# Sourthen Ways AeroSports turbo wheel rebuild/refurb



## 69clark (Jan 31, 2012)

Decided to create a build thread for the refurb of these rare Southern Ways AeroSport wheels. I am a big fan of SW Epsilon wheels, so when these popped up I had to have them. They are 15x6.5 and 15x7 and have never been apart. 

When I got them:


----------



## 69clark (Jan 31, 2012)

First order of business was to get them broke down and start stripping them with paint stripper and bead blasting. 











Next up, I decided to bead blast the barrels and paint them in a metallic silver for durability rather than leave bare aluminum.


----------



## 69clark (Jan 31, 2012)

Next I started playing with colors, new chrome hardware, and center caps the I make. These compared to one of them in original condition. 







Then we decided to to test fit the wheels on my buddy's newly acquired Audi 50. We both like so we decided to build the wheels for his car. Now the upholstery in this car is a cream color, so we decided the final paint color would be cream. Here's some mockup pics:





Prepping for paint. Decided to paint these instead of powder coat them.


----------



## 69clark (Jan 31, 2012)

Alot of time was spent sanding the lips as they were pretty pitted and corroded, but the effort was worth it. Not perfect, like new, but damn good. 









Next up was figuring out what caps to go with. I make replica Epsilon caps as you have seen in the pics so far. But they just didn't seem right. We needed something else, maybe chrome with custom center cap decals. I also make custom domed center cap decals so I design a custom design and did the decals black and chrome. 

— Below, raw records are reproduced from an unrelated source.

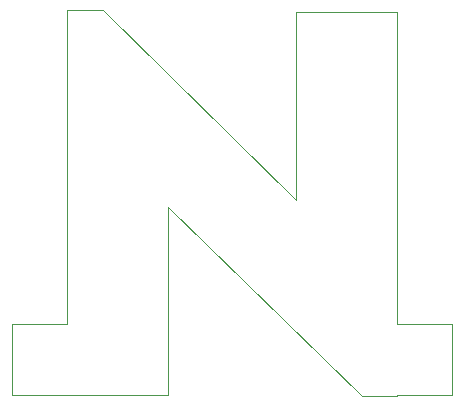
<source format=gm1>
G04 #@! TF.FileFunction,Profile,NP*
%FSLAX46Y46*%
G04 Gerber Fmt 4.6, Leading zero omitted, Abs format (unit mm)*
G04 Created by KiCad (PCBNEW 4.0.0-rc2-stable) date 3/3/2016 3:46:15 PM*
%MOMM*%
G01*
G04 APERTURE LIST*
%ADD10C,0.150000*%
%ADD11C,0.100000*%
G04 APERTURE END LIST*
D10*
D11*
X79220000Y-51200000D02*
X76260000Y-51200000D01*
X76260000Y-51200000D02*
X59910000Y-35220000D01*
X59910000Y-35220000D02*
X59910000Y-51150000D01*
X59910000Y-51150000D02*
X59900000Y-51160000D01*
X59900000Y-51160000D02*
X51330000Y-51160000D01*
X51330000Y-51160000D02*
X51330000Y-51150000D01*
X51330000Y-51150000D02*
X46630000Y-51150000D01*
X46630000Y-51150000D02*
X46630000Y-45150000D01*
X46630000Y-45150000D02*
X51330000Y-45150000D01*
X51330000Y-45150000D02*
X51330000Y-18580000D01*
X51330000Y-18580000D02*
X51330000Y-18580000D01*
X51330000Y-18580000D02*
X54350000Y-18580000D01*
X54350000Y-18580000D02*
X70740000Y-34610000D01*
X70740000Y-34610000D02*
X70740000Y-18720000D01*
X70740000Y-18720000D02*
X70740000Y-18720000D01*
X70740000Y-18720000D02*
X79220000Y-18720000D01*
X79220000Y-18720000D02*
X79220000Y-18720000D01*
X79220000Y-18720000D02*
X79220000Y-45150000D01*
X79220000Y-45150000D02*
X83920000Y-45150000D01*
X83920000Y-45150000D02*
X83920000Y-51150000D01*
X83920000Y-51150000D02*
X79220000Y-51150000D01*
X79220000Y-51150000D02*
X79220000Y-51200000D01*
X79220000Y-51200000D02*
X79220000Y-51200000D01*
X79220000Y-51200000D02*
X79220000Y-51200000D01*
X79220000Y-51200000D02*
X79220000Y-51200000D01*
M02*

</source>
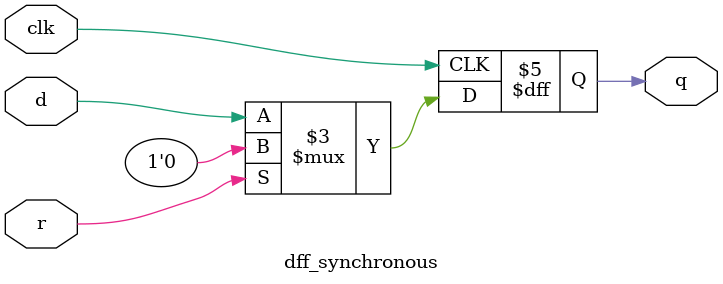
<source format=v>
module dff_synchronous (
    input clk,
    input d, 
    input r,   // synchronous reset
    output q);
    always @(posedge clk)
        begin
            if(r)
                q<=0;
            else
                q<=d;
        end
endmodule

</source>
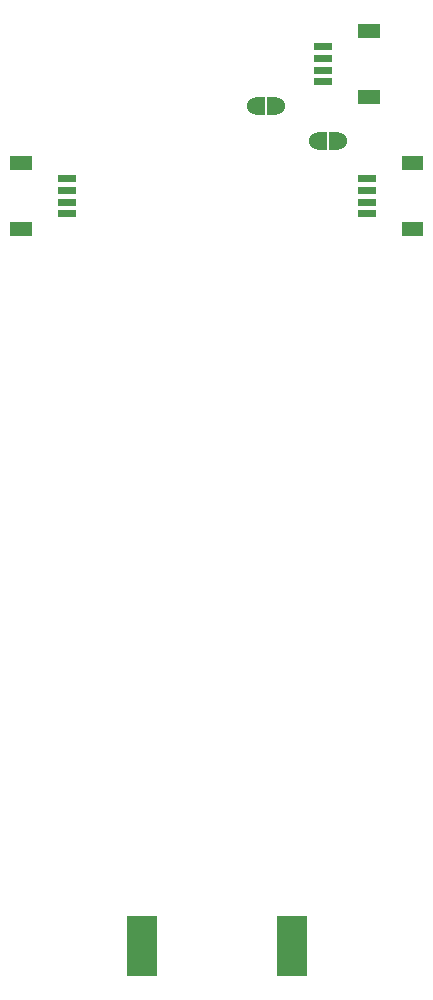
<source format=gbr>
G04 start of page 11 for group -4014 idx -4014 *
G04 Title: (unknown), bottompaste *
G04 Creator: pcb 4.0.2 *
G04 CreationDate: Wed Jun 16 02:35:33 2021 UTC *
G04 For: railfan *
G04 Format: Gerber/RS-274X *
G04 PCB-Dimensions (mil): 3000.00 5000.00 *
G04 PCB-Coordinate-Origin: lower left *
%MOIN*%
%FSLAX25Y25*%
%LNBOTTOMPASTE*%
%ADD54C,0.0600*%
%ADD53C,0.0001*%
G54D53*G36*
X196949Y407087D02*Y404725D01*
X203051D01*
Y407087D01*
X196949D01*
G37*
G36*
Y403150D02*Y400788D01*
X203051D01*
Y403150D01*
X196949D01*
G37*
G36*
Y399212D02*Y396850D01*
X203051D01*
Y399212D01*
X196949D01*
G37*
G36*
Y395275D02*Y392913D01*
X203051D01*
Y395275D01*
X196949D01*
G37*
G36*
X211713Y413386D02*Y408662D01*
X218799D01*
Y413386D01*
X211713D01*
G37*
G36*
Y391338D02*Y386614D01*
X218799D01*
Y391338D01*
X211713D01*
G37*
G36*
X96949Y395275D02*Y392913D01*
X103051D01*
Y395275D01*
X96949D01*
G37*
G36*
Y399212D02*Y396850D01*
X103051D01*
Y399212D01*
X96949D01*
G37*
G36*
Y403150D02*Y400788D01*
X103051D01*
Y403150D01*
X96949D01*
G37*
G36*
Y407087D02*Y404725D01*
X103051D01*
Y407087D01*
X96949D01*
G37*
G36*
X81201Y391338D02*Y386614D01*
X88287D01*
Y391338D01*
X81201D01*
G37*
G36*
Y413386D02*Y408662D01*
X88287D01*
Y413386D01*
X81201D01*
G37*
G54D54*X183700Y418500D03*
G54D53*G36*
X186700Y421500D02*X183700D01*
Y415500D01*
X186700D01*
Y421500D01*
G37*
G54D54*X190500Y418500D03*
G54D53*G36*
Y421500D02*X187500D01*
Y415500D01*
X190500D01*
Y421500D01*
G37*
G36*
X130000Y160000D02*X120000D01*
Y140000D01*
X130000D01*
Y160000D01*
G37*
G36*
X180000D02*X170000D01*
Y140000D01*
X180000D01*
Y160000D01*
G37*
G36*
X182449Y451087D02*Y448725D01*
X188551D01*
Y451087D01*
X182449D01*
G37*
G36*
Y447150D02*Y444788D01*
X188551D01*
Y447150D01*
X182449D01*
G37*
G36*
Y443212D02*Y440850D01*
X188551D01*
Y443212D01*
X182449D01*
G37*
G36*
Y439275D02*Y436913D01*
X188551D01*
Y439275D01*
X182449D01*
G37*
G36*
X197213Y457386D02*Y452662D01*
X204299D01*
Y457386D01*
X197213D01*
G37*
G36*
Y435338D02*Y430614D01*
X204299D01*
Y435338D01*
X197213D01*
G37*
G54D54*X163100Y430000D03*
G54D53*G36*
X166100Y433000D02*X163100D01*
Y427000D01*
X166100D01*
Y433000D01*
G37*
G54D54*X169900Y430000D03*
G54D53*G36*
Y433000D02*X166900D01*
Y427000D01*
X169900D01*
Y433000D01*
G37*
M02*

</source>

These are the caps we decided on:


Playing with other decals, but being these aren't Epsilons, we decided against the E's and to go with the Southern Ways design decal.


----------



## 69clark (Jan 31, 2012)

Now that all the pieces were done, time to assemble.


Sealed:





And now the beauty shots:















More pics to come once they go on the Audi 50.


----------



## DUTCHswift (Feb 22, 2012)

:beer: Added to The Official Wheel Build Almanac & Reference Thread


----------